* _Dataset extract_:
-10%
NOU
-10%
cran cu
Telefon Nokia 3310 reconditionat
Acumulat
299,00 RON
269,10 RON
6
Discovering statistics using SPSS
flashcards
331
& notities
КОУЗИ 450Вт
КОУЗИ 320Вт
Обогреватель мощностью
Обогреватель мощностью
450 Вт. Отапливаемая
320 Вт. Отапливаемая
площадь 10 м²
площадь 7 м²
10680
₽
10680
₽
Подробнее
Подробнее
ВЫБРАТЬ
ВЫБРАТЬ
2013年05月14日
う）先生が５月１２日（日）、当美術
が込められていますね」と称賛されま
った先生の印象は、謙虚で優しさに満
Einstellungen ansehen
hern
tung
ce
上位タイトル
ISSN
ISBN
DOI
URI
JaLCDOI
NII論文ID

* * *

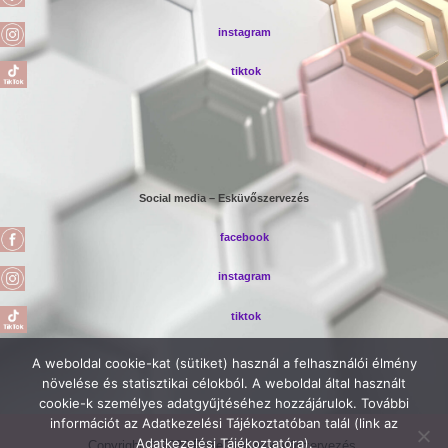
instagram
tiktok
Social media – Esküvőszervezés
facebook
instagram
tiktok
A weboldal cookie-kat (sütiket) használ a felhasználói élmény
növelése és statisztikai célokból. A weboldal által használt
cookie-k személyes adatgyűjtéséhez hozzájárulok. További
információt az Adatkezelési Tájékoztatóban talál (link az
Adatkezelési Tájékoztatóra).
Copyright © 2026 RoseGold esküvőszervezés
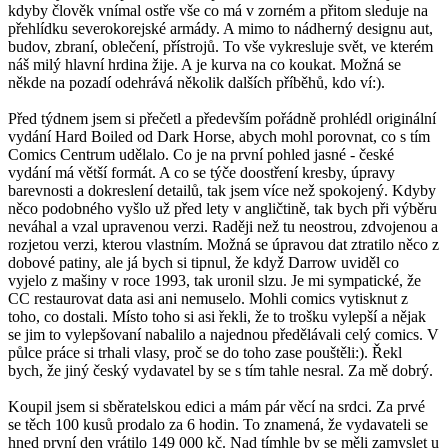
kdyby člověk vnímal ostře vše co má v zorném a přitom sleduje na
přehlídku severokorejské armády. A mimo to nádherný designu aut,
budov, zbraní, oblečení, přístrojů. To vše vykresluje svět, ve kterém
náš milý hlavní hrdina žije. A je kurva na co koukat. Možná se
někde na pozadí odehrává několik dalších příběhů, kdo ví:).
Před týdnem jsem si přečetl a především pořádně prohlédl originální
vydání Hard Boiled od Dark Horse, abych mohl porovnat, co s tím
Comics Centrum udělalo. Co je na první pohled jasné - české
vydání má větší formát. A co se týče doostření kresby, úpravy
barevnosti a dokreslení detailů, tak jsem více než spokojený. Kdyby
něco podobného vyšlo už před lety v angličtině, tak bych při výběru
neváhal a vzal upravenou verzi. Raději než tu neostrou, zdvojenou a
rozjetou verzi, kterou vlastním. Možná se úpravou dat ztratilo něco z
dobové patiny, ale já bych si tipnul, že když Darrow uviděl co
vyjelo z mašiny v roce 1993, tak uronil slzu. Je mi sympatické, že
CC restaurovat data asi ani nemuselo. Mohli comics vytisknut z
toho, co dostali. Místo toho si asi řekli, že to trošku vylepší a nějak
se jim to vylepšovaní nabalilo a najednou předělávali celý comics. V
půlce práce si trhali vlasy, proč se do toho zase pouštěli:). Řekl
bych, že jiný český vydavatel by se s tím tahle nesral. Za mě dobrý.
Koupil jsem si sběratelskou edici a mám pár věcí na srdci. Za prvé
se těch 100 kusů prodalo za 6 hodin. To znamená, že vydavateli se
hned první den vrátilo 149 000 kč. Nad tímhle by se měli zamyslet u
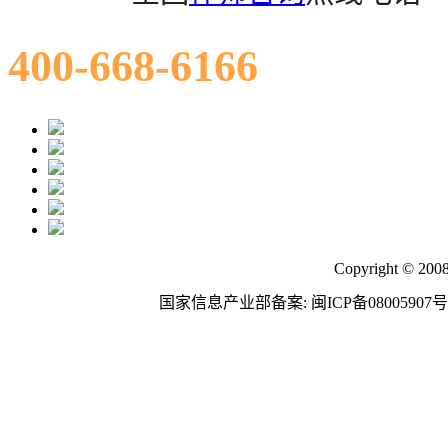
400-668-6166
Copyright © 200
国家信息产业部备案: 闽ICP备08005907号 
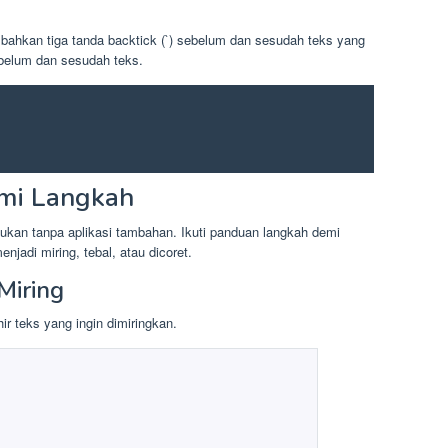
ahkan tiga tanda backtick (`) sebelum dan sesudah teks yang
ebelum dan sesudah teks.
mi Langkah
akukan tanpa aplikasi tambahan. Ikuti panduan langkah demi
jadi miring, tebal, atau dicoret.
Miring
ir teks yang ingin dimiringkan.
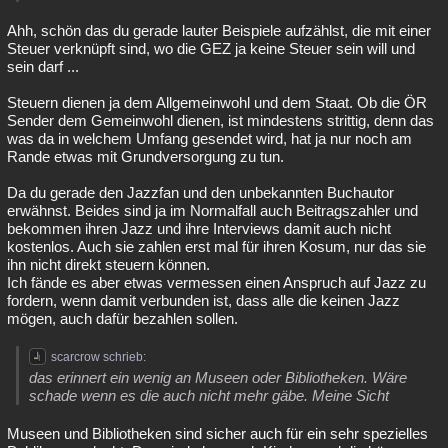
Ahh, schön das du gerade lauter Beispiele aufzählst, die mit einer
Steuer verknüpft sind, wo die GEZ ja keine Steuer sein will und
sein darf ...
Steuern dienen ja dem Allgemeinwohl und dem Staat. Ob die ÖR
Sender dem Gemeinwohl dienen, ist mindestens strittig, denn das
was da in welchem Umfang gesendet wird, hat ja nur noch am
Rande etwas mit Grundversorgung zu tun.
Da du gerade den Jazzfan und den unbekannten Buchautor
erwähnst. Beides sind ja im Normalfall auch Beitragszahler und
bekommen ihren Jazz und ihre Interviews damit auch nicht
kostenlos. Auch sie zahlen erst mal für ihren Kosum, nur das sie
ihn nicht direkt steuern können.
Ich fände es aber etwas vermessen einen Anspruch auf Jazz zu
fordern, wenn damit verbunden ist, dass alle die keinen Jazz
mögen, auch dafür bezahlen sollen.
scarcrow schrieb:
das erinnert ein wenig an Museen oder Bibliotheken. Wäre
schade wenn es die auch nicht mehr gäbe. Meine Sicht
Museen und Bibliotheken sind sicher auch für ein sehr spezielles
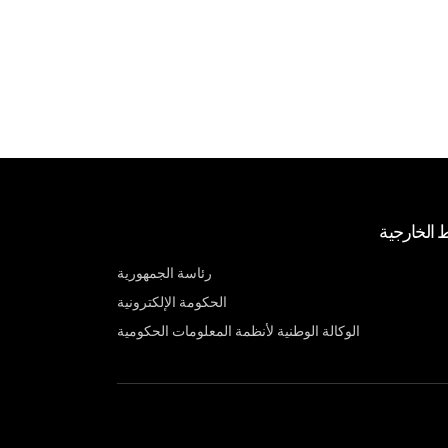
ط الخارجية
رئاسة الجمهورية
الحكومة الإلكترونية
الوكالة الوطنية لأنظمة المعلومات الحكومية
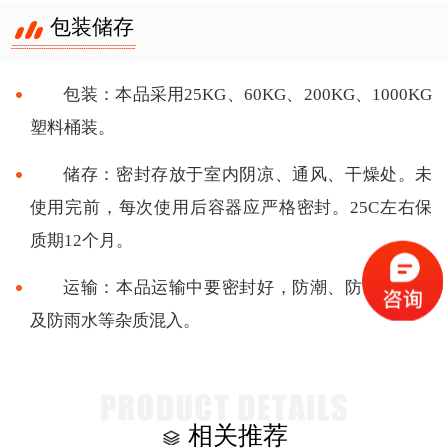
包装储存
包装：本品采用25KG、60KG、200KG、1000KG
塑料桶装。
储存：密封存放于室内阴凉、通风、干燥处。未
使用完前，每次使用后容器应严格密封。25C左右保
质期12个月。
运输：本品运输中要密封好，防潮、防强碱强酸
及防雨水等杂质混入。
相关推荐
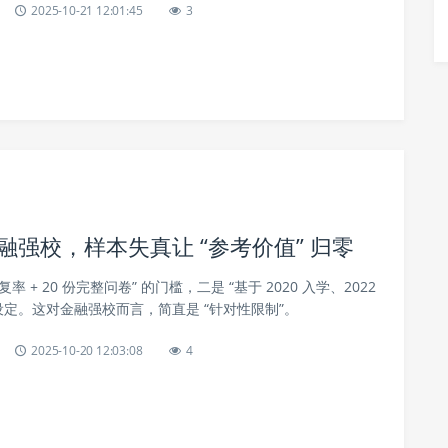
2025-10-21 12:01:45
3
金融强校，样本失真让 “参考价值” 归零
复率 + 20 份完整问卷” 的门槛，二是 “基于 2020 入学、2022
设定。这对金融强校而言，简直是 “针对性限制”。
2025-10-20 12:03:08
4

* _Aim of the task_: Search the listing above for "teks" and copy every line that holds it.

* _Reply to the task_:
ahkan tiga tanda backtick (`) sebelum dan sesudah teks yang
ebelum dan sesudah teks.
ir teks yang ingin dimiringkan.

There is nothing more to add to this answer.